▸ **What to produce**:
Identify each line below that contains the word "none", and copy it out.

▸ **Task material**:
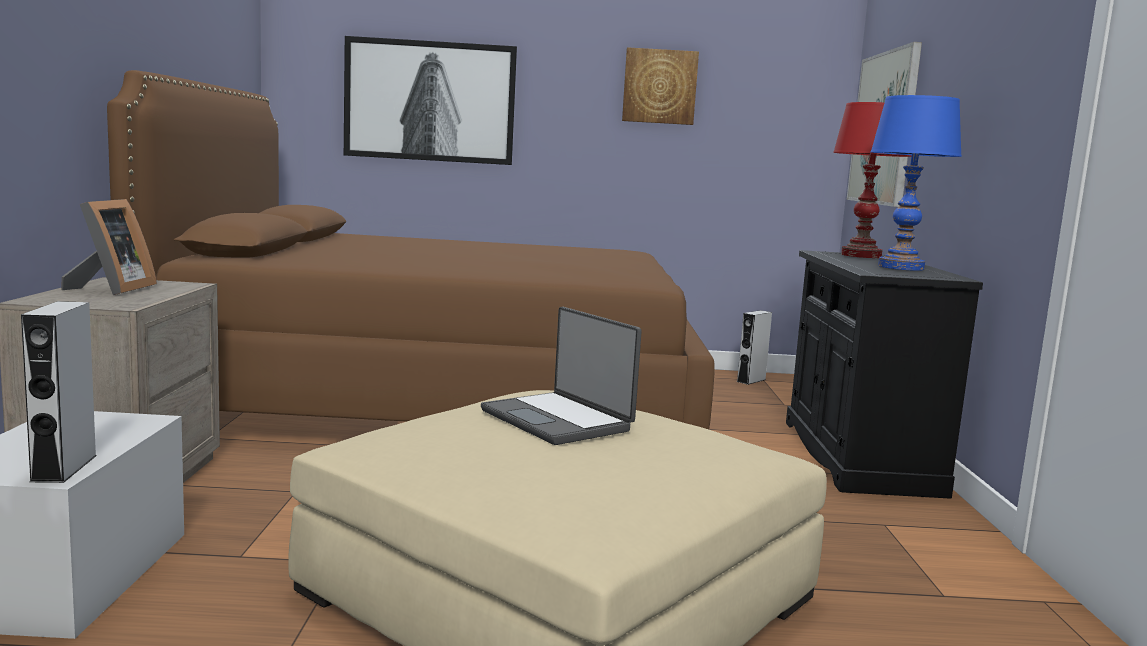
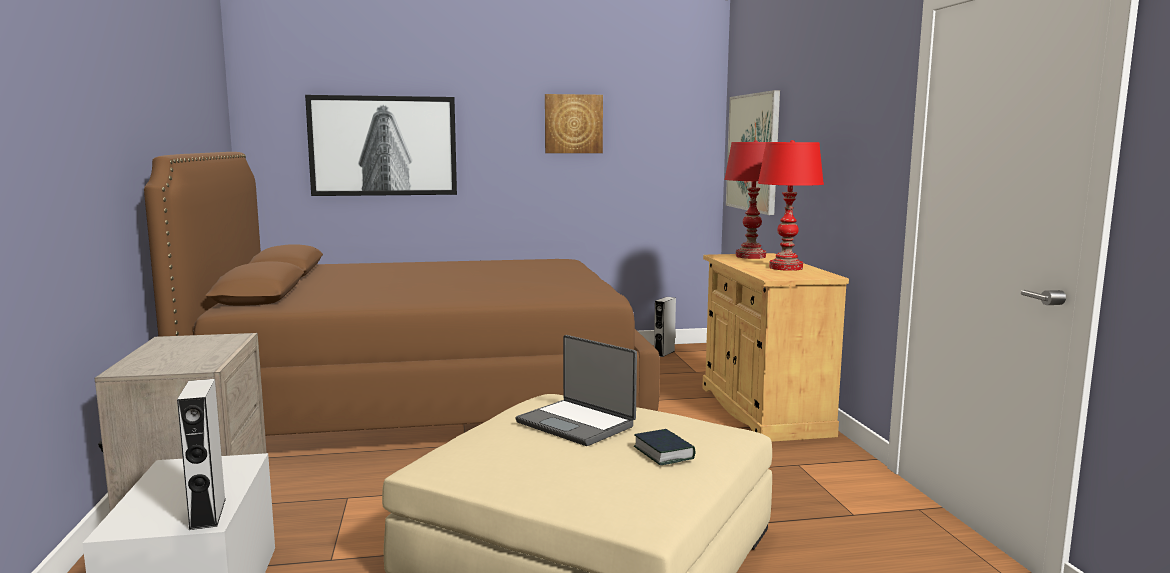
camera: 10 degrees left, 0 degrees up
(111, 289) = (177, 350): picture frame -> none
(655, 464) = (663, 453): none -> book
(858, 456) = (763, 410): black cabinet -> beige cabinet
(901, 267) = (786, 268): blue table lamp -> red table lamp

▸ **Answer section**:
(111, 289) = (177, 350): picture frame -> none
(655, 464) = (663, 453): none -> book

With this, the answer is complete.